**TEXTE DU DOCUMENT**
********

Un Suisse au pays des Soviets

L’auteur a épluché les archives soviétiques et exploré sur place les terrains de conquête des alpinistes soviétiques de l’époque. Ces sommets étaient négligés par leurs confrères occidentaux, intéressés surtout par les Alpes et l’Himalaya. Avec de rares exceptions toutefois, celles de quelques Suisses. L’écrivaine Ella Maillart aurait aimé participer à l’une de ces ascensions, comme elle le mentionne dans Des monts célestes aux sables rouges, que cite Cédric Gras. Sans succès toutefois. Sa lucidité face au stalinisme la rendait probablement suspecte. Par contre le militant communiste soleurois Lorenz Saladin parvient à s’infiltrer dans le cercle très fermé des alpinistes soviétiques. Il devient un ami inséparable des deux frères Abalakov et de leurs compagnons de cordée. A ses talents de montagnard expérimenté, le Suisse en ajoute un autre précieux, il est un photographe hors-pair. Ses expéditions au pays des Soviets se succèdent: Caucase, Pamir, Altaï, Tien-Shan. Ses clichés, disparus pendant de nombreuses années, sont époustouflants et ne se limitent pas aux montagnes. Ils documentent abondamment les populations de ces régions asiatiques et sont visibles au Musée alpin suisse de Berne. Pour raconter au passage les aventures de l’alpiniste suisse, Cédric Gras s’inspire du livre de l’émouvante Annemarie Schwarzenbach : Lorenz Saladin, ein Leben für die Berge. Cette autre grande écrivaine voyageuse suisse avait été impressionnée par le Soleurois et avait cherché, autant que possible à son époque, à en retrouver le parcours, en se rendant même jusqu’à Moscou pour cela.

********

**ENTRÉES FOURNIES**
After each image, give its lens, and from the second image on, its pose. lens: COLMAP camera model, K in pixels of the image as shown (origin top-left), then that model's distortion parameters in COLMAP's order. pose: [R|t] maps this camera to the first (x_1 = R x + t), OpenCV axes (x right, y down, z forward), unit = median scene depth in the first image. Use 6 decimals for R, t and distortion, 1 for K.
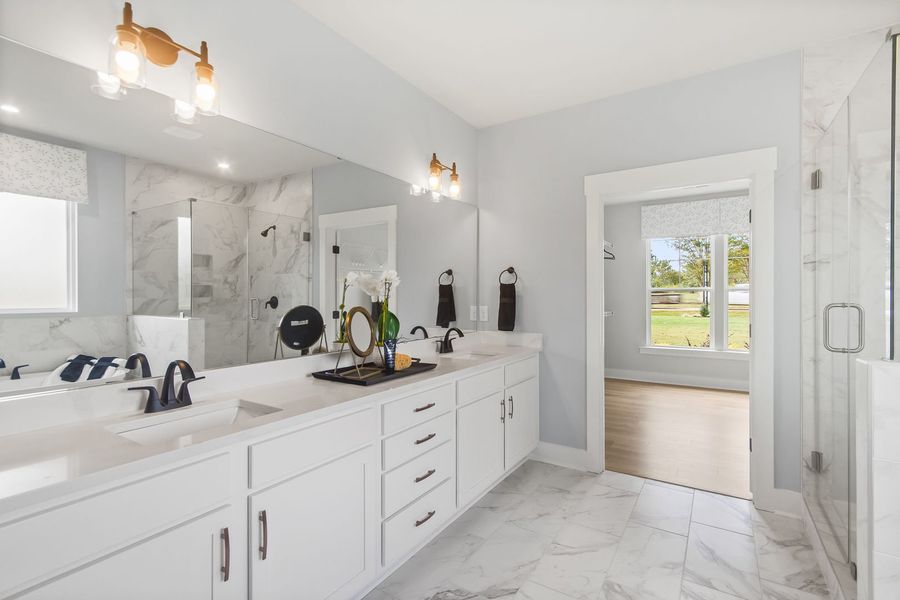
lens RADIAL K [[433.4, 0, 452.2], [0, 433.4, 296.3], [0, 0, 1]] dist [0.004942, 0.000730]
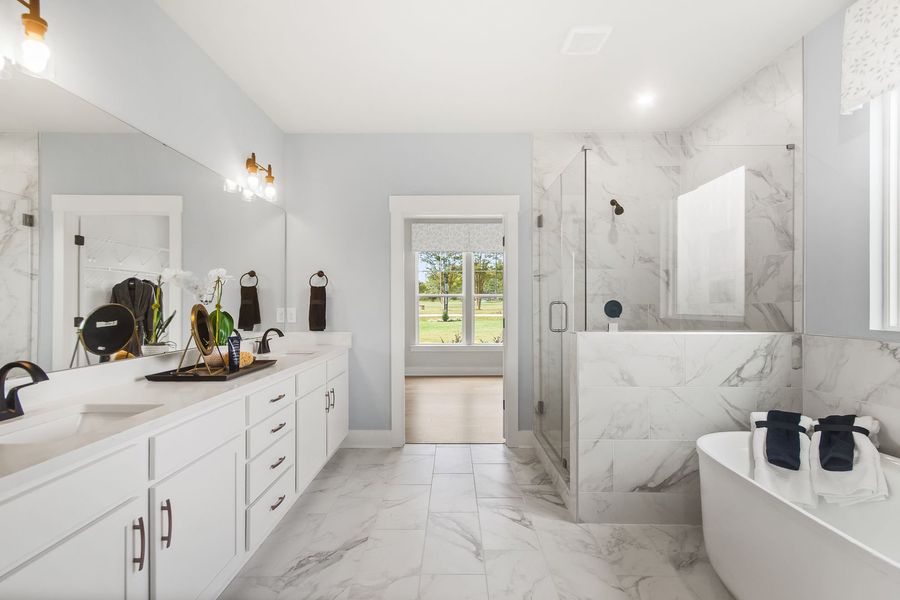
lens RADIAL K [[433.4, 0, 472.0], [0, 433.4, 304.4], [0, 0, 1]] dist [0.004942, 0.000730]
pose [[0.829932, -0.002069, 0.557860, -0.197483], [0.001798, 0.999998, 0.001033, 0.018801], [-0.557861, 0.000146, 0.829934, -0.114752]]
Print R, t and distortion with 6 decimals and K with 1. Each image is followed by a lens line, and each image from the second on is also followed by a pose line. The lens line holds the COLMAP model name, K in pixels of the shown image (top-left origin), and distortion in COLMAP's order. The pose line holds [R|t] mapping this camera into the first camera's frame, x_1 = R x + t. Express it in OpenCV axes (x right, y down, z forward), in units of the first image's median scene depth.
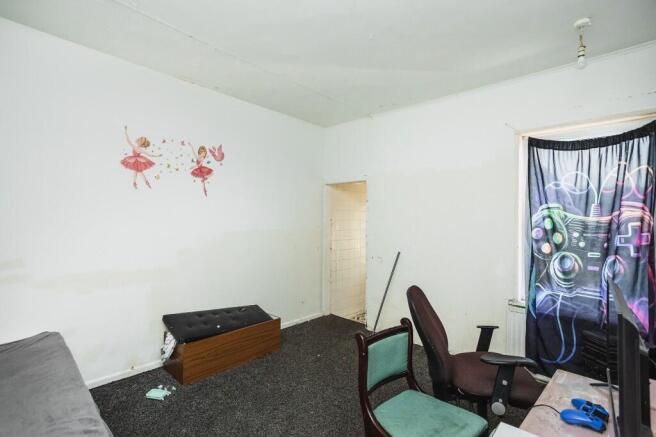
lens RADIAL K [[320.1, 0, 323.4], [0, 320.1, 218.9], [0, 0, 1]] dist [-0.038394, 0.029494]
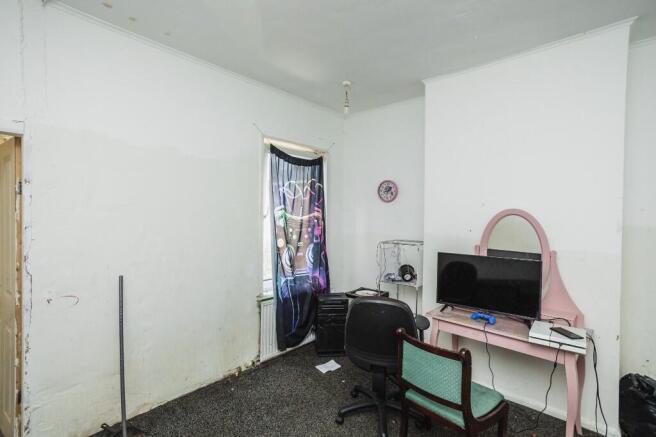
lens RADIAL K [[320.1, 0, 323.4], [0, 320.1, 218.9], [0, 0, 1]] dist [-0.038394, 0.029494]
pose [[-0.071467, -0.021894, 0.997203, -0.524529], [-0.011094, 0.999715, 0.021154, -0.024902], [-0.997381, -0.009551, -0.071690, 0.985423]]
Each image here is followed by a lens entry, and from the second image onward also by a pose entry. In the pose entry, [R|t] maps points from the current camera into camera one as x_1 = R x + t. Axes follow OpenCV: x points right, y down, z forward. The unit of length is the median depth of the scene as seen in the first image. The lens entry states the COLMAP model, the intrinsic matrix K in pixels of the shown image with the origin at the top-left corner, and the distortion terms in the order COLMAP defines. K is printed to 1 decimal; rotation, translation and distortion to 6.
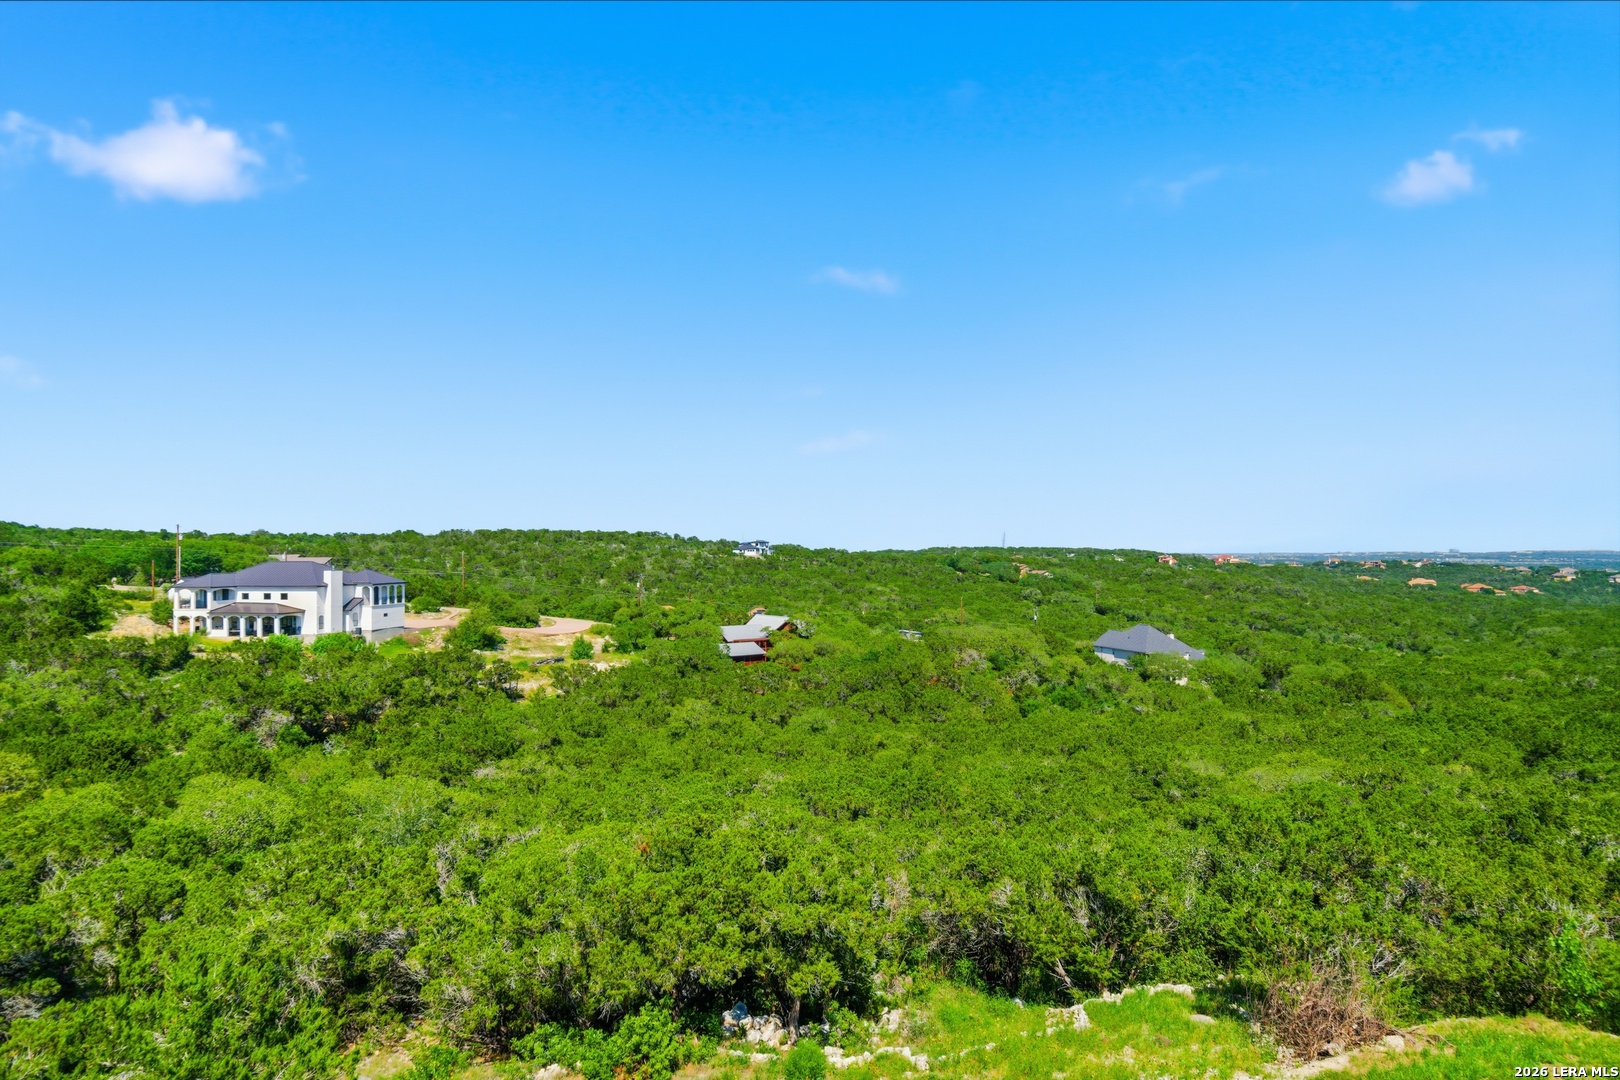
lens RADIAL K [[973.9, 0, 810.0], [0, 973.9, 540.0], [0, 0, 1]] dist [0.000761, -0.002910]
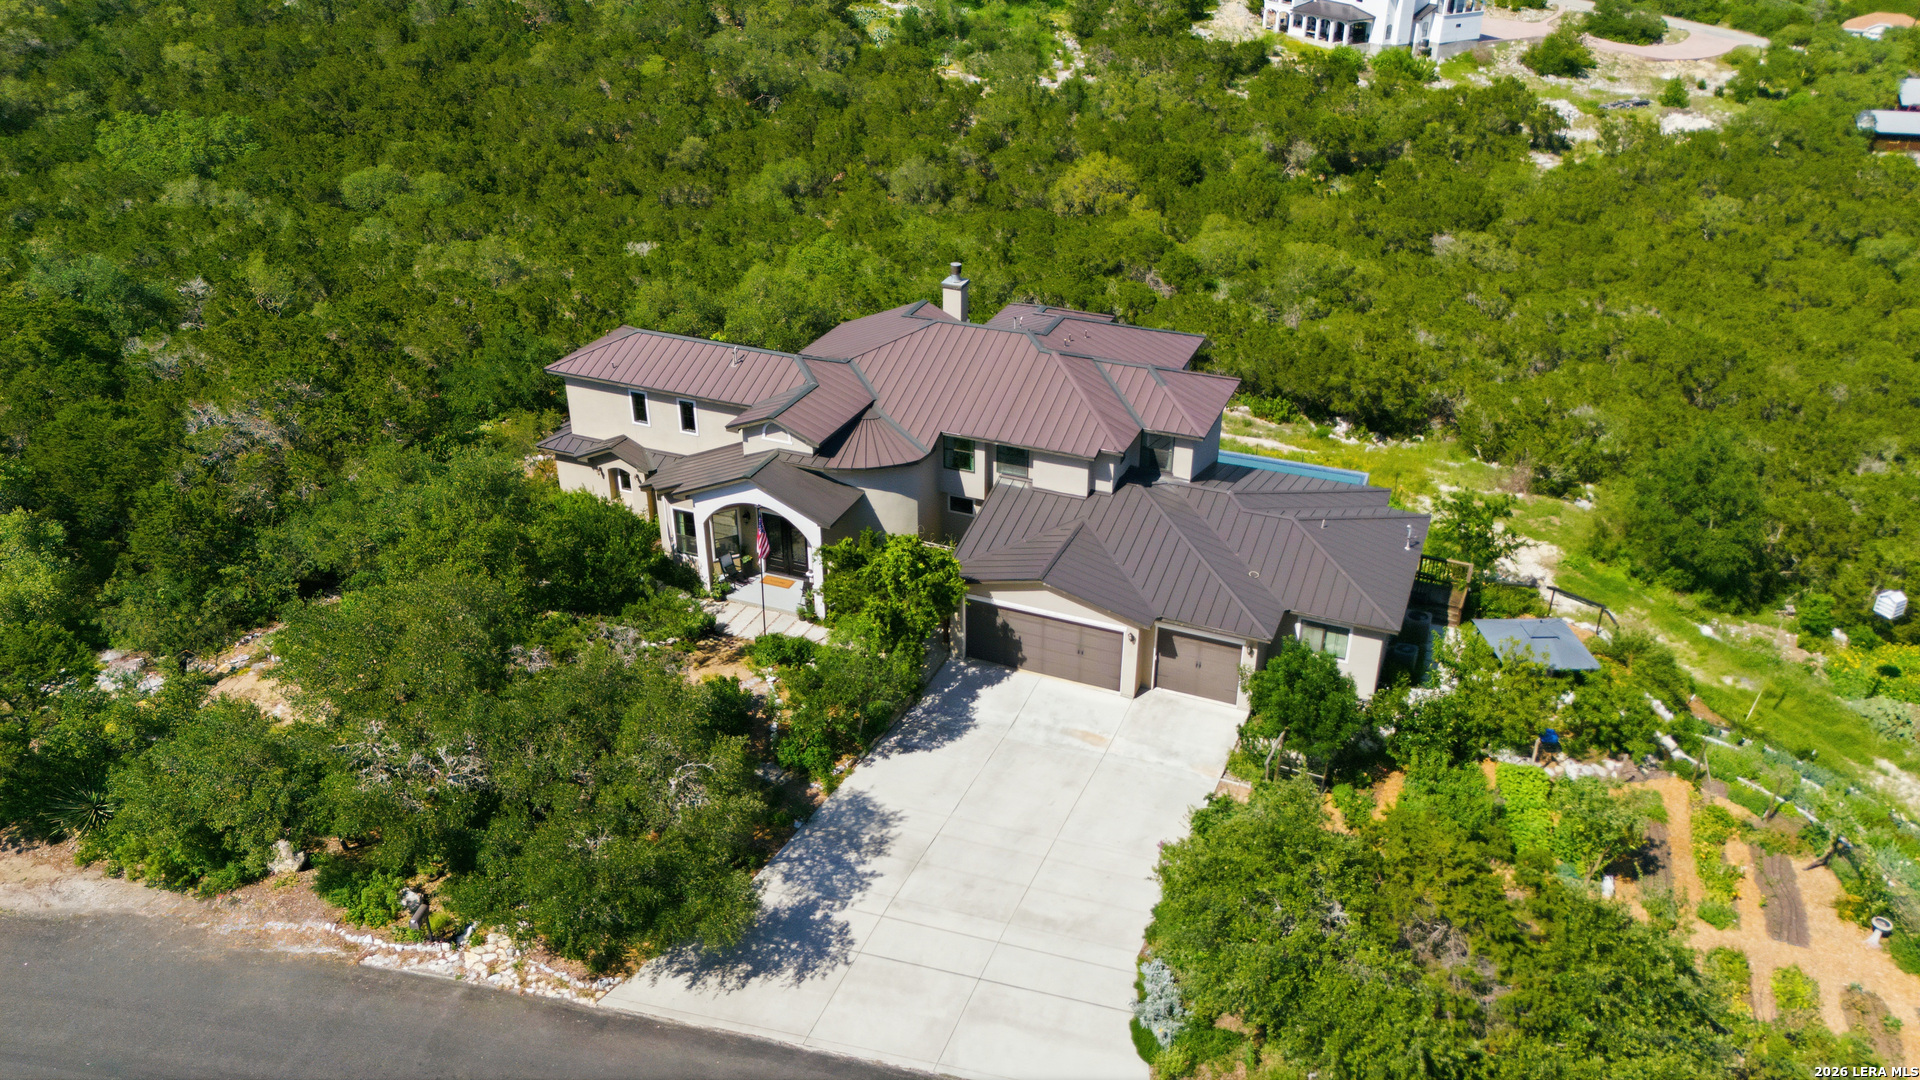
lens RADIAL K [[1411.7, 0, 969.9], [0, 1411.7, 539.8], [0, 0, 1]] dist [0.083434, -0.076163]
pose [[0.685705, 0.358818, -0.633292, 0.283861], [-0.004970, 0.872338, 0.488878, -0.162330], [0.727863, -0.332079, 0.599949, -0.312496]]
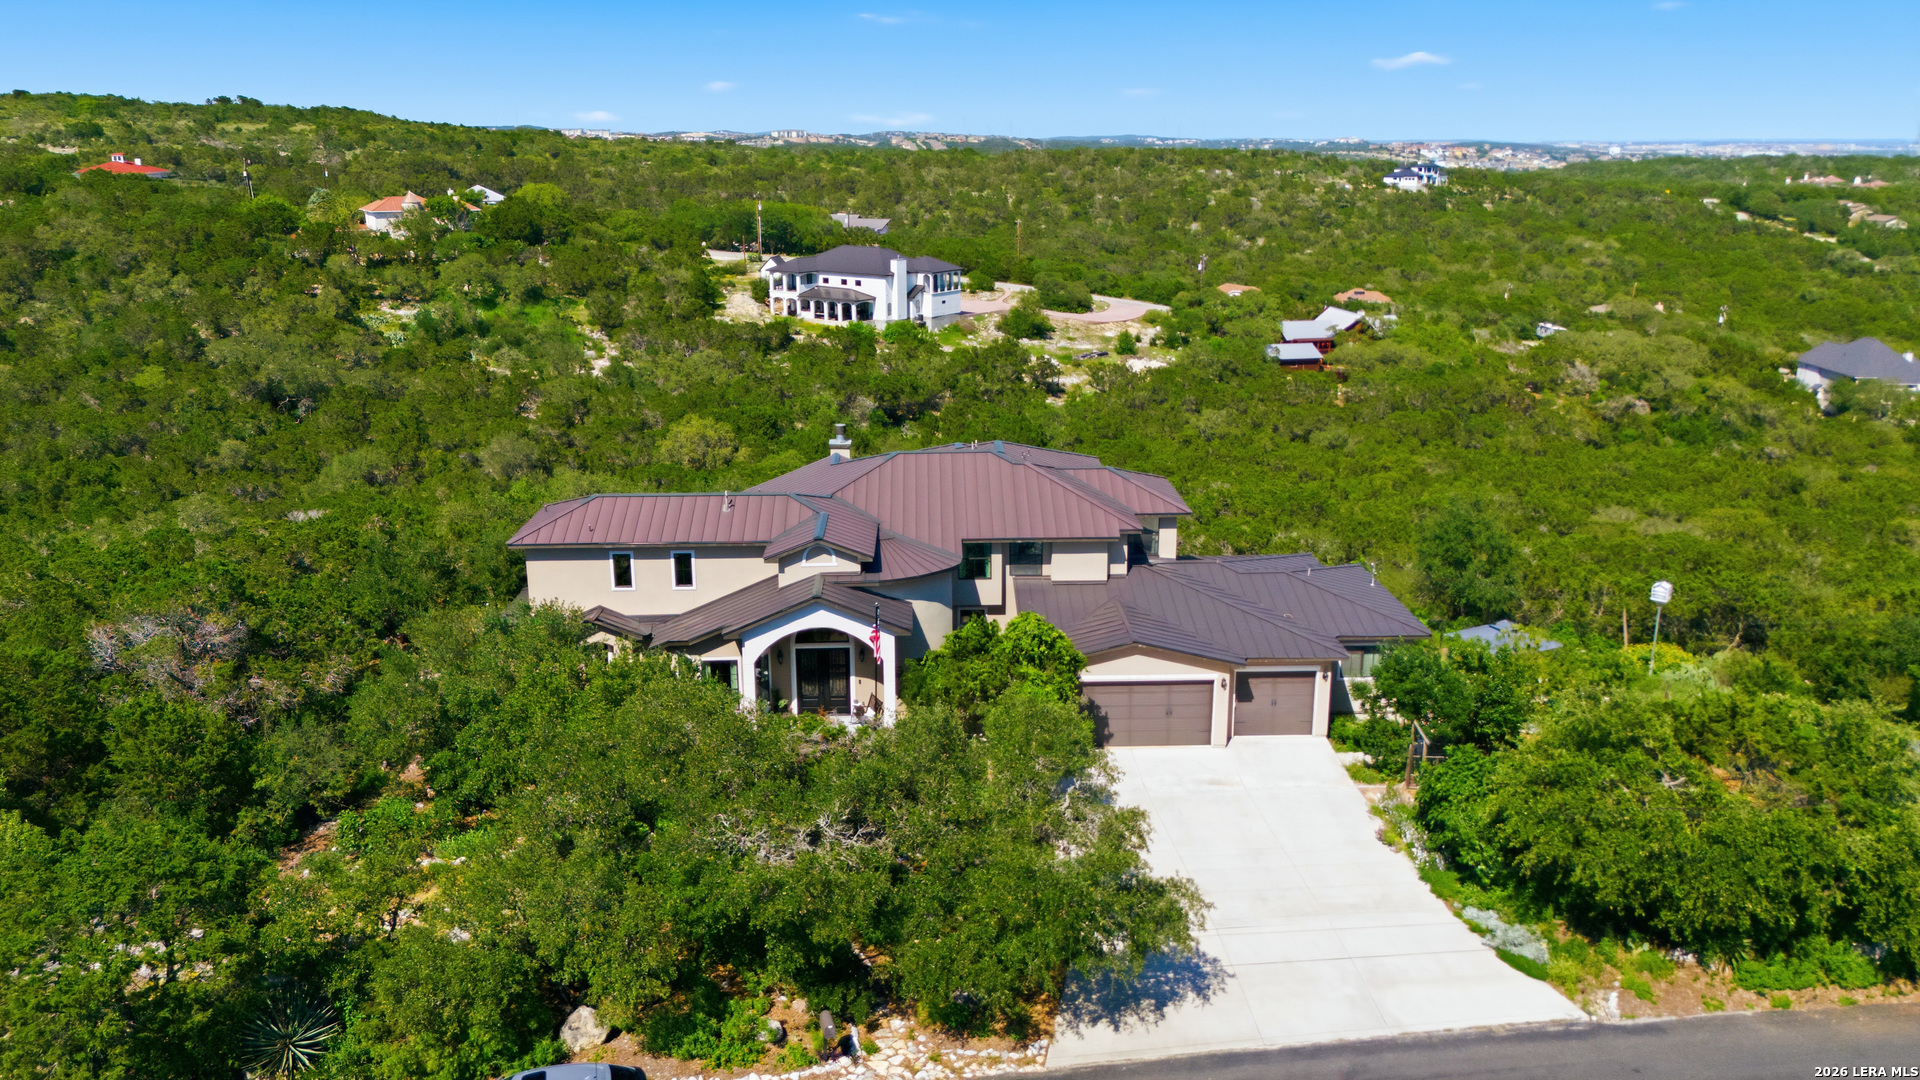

********

Reproduisez intégralement le texte sur Lorenz Saladin et les alpinistes soviétiques, sans en modifier un seul mot.

**RÉPONSE**
Un Suisse au pays des Soviets

L’auteur a épluché les archives soviétiques et exploré sur place les terrains de conquête des alpinistes soviétiques de l’époque. Ces sommets étaient négligés par leurs confrères occidentaux, intéressés surtout par les Alpes et l’Himalaya. Avec de rares exceptions toutefois, celles de quelques Suisses. L’écrivaine Ella Maillart aurait aimé participer à l’une de ces ascensions, comme elle le mentionne dans Des monts célestes aux sables rouges, que cite Cédric Gras. Sans succès toutefois. Sa lucidité face au stalinisme la rendait probablement suspecte. Par contre le militant communiste soleurois Lorenz Saladin parvient à s’infiltrer dans le cercle très fermé des alpinistes soviétiques. Il devient un ami inséparable des deux frères Abalakov et de leurs compagnons de cordée. A ses talents de montagnard expérimenté, le Suisse en ajoute un autre précieux, il est un photographe hors-pair. Ses expéditions au pays des Soviets se succèdent: Caucase, Pamir, Altaï, Tien-Shan. Ses clichés, disparus pendant de nombreuses années, sont époustouflants et ne se limitent pas aux montagnes. Ils documentent abondamment les populations de ces régions asiatiques et sont visibles au Musée alpin suisse de Berne. Pour raconter au passage les aventures de l’alpiniste suisse, Cédric Gras s’inspire du livre de l’émouvante Annemarie Schwarzenbach : Lorenz Saladin, ein Leben für die Berge. Cette autre grande écrivaine voyageuse suisse avait été impressionnée par le Soleurois et avait cherché, autant que possible à son époque, à en retrouver le parcours, en se rendant même jusqu’à Moscou pour cela.